* _What this task involves_:
Reproduce the rows from the start through the line that contains "ienen poco que", replacing every "Daerah" with "Wilayah" and leaving all else unchanged.

* _Task input_:
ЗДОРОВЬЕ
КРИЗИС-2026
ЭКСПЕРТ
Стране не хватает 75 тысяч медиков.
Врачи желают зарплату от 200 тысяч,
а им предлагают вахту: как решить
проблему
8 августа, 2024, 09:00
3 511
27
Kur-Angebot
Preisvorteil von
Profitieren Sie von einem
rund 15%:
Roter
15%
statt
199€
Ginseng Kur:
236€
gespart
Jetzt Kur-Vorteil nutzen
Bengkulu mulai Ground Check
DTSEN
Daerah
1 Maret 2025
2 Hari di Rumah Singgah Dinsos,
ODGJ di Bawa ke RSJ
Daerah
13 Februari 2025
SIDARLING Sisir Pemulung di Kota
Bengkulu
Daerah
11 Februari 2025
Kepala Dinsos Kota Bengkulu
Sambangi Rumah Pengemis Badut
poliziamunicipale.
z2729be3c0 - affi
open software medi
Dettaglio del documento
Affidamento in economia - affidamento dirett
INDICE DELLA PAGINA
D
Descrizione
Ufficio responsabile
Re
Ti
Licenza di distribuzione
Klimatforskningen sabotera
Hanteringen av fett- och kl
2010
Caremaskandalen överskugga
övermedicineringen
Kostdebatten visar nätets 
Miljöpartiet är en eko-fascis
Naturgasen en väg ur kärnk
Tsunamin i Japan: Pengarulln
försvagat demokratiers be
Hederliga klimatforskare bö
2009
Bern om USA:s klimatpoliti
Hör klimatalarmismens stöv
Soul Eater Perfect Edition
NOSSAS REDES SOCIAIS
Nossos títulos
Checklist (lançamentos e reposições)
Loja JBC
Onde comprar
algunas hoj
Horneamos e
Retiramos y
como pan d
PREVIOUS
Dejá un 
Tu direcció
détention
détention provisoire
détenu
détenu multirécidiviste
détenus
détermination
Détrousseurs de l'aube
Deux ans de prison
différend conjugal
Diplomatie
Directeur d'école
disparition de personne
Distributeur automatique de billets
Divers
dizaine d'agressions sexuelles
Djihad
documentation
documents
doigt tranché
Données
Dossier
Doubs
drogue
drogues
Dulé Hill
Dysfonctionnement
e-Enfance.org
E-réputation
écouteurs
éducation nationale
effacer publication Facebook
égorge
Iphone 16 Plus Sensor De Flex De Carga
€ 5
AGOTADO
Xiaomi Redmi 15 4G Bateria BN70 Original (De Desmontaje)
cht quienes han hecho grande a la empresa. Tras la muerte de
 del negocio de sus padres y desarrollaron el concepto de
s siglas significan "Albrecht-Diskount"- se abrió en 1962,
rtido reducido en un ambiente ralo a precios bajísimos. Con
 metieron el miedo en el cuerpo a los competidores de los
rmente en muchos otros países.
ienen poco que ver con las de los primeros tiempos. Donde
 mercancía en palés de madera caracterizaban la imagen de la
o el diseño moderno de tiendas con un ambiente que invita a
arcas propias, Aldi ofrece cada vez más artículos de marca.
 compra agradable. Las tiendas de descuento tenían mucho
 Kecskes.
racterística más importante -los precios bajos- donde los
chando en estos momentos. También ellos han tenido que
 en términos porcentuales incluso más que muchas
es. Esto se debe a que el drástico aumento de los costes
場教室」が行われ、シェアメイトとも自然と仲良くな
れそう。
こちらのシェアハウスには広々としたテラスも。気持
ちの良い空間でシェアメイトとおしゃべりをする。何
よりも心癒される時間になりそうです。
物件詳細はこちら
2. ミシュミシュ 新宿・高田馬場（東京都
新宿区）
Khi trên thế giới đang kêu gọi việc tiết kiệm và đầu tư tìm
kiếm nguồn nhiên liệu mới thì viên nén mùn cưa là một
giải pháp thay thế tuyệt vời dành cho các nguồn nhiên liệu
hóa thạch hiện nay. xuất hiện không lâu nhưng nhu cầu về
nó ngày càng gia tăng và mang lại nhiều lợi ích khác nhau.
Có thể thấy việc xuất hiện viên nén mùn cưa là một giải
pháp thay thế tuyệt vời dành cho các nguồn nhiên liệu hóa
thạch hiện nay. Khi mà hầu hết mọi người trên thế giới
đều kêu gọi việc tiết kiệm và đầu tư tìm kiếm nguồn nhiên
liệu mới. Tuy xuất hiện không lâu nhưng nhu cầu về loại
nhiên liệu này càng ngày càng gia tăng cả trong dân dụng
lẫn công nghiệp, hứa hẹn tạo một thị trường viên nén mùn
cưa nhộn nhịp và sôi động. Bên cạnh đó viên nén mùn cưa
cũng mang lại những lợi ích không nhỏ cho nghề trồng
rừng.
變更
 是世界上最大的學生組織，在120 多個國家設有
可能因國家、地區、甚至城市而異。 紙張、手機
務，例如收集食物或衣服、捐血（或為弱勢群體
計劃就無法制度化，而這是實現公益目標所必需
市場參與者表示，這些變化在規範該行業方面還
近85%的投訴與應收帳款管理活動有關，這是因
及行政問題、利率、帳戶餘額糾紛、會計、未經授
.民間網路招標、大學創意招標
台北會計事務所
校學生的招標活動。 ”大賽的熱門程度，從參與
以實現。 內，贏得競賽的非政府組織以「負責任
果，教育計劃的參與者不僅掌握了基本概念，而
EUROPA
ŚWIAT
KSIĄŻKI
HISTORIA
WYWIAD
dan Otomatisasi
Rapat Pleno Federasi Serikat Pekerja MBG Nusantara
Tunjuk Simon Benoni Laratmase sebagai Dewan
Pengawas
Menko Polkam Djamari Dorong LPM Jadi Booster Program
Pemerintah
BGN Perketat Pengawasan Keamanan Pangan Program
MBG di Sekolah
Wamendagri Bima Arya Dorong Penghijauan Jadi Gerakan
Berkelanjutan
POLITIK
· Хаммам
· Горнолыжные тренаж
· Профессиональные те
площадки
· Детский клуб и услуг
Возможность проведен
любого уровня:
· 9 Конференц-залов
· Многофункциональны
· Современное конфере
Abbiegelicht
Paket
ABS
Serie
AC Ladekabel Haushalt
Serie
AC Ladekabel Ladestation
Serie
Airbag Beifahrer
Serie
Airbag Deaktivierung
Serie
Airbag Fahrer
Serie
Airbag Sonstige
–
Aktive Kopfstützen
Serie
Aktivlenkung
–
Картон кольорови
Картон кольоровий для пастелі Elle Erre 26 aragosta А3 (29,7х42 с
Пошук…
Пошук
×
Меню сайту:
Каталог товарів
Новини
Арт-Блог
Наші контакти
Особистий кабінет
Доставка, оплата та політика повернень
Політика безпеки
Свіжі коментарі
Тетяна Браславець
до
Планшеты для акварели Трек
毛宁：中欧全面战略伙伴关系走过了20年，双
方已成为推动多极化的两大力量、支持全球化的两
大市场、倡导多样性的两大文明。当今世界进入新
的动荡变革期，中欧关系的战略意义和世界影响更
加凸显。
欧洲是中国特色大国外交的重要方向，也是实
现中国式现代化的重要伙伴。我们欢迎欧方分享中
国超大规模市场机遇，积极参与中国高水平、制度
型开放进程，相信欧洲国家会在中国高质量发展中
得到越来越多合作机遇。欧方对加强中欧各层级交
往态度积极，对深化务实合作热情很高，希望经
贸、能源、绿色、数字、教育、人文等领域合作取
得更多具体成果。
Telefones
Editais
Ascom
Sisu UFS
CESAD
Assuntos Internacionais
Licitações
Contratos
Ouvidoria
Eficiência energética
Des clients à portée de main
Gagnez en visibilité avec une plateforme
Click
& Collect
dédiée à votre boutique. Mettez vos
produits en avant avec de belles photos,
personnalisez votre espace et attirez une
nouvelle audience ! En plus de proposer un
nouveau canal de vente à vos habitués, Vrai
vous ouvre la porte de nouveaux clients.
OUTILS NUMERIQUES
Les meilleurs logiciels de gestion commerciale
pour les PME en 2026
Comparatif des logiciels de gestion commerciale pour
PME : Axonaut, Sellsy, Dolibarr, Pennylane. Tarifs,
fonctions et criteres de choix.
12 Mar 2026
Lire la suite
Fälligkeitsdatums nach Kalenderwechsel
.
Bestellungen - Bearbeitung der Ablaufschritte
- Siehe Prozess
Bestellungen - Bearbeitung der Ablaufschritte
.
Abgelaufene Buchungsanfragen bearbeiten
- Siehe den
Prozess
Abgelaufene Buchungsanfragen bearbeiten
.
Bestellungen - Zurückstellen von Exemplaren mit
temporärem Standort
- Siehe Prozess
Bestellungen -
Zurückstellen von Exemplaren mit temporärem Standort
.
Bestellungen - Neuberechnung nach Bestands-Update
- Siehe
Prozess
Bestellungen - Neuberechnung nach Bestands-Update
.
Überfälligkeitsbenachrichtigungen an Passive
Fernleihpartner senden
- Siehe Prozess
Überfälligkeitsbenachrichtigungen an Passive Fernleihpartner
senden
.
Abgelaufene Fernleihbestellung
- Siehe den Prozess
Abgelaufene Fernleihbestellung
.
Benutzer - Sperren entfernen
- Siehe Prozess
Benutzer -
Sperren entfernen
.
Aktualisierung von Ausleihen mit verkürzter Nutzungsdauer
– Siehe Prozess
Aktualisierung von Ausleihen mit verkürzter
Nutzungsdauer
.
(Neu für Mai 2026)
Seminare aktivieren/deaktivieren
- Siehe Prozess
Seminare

* _Output_:
ЗДОРОВЬЕ
КРИЗИС-2026
ЭКСПЕРТ
Стране не хватает 75 тысяч медиков.
Врачи желают зарплату от 200 тысяч,
а им предлагают вахту: как решить
проблему
8 августа, 2024, 09:00
3 511
27
Kur-Angebot
Preisvorteil von
Profitieren Sie von einem
rund 15%:
Roter
15%
statt
199€
Ginseng Kur:
236€
gespart
Jetzt Kur-Vorteil nutzen
Bengkulu mulai Ground Check
DTSEN
Wilayah
1 Maret 2025
2 Hari di Rumah Singgah Dinsos,
ODGJ di Bawa ke RSJ
Wilayah
13 Februari 2025
SIDARLING Sisir Pemulung di Kota
Bengkulu
Wilayah
11 Februari 2025
Kepala Dinsos Kota Bengkulu
Sambangi Rumah Pengemis Badut
poliziamunicipale.
z2729be3c0 - affi
open software medi
Dettaglio del documento
Affidamento in economia - affidamento dirett
INDICE DELLA PAGINA
D
Descrizione
Ufficio responsabile
Re
Ti
Licenza di distribuzione
Klimatforskningen sabotera
Hanteringen av fett- och kl
2010
Caremaskandalen överskugga
övermedicineringen
Kostdebatten visar nätets 
Miljöpartiet är en eko-fascis
Naturgasen en väg ur kärnk
Tsunamin i Japan: Pengarulln
försvagat demokratiers be
Hederliga klimatforskare bö
2009
Bern om USA:s klimatpoliti
Hör klimatalarmismens stöv
Soul Eater Perfect Edition
NOSSAS REDES SOCIAIS
Nossos títulos
Checklist (lançamentos e reposições)
Loja JBC
Onde comprar
algunas hoj
Horneamos e
Retiramos y
como pan d
PREVIOUS
Dejá un 
Tu direcció
détention
détention provisoire
détenu
détenu multirécidiviste
détenus
détermination
Détrousseurs de l'aube
Deux ans de prison
différend conjugal
Diplomatie
Directeur d'école
disparition de personne
Distributeur automatique de billets
Divers
dizaine d'agressions sexuelles
Djihad
documentation
documents
doigt tranché
Données
Dossier
Doubs
drogue
drogues
Dulé Hill
Dysfonctionnement
e-Enfance.org
E-réputation
écouteurs
éducation nationale
effacer publication Facebook
égorge
Iphone 16 Plus Sensor De Flex De Carga
€ 5
AGOTADO
Xiaomi Redmi 15 4G Bateria BN70 Original (De Desmontaje)
cht quienes han hecho grande a la empresa. Tras la muerte de
 del negocio de sus padres y desarrollaron el concepto de
s siglas significan "Albrecht-Diskount"- se abrió en 1962,
rtido reducido en un ambiente ralo a precios bajísimos. Con
 metieron el miedo en el cuerpo a los competidores de los
rmente en muchos otros países.
ienen poco que ver con las de los primeros tiempos. Donde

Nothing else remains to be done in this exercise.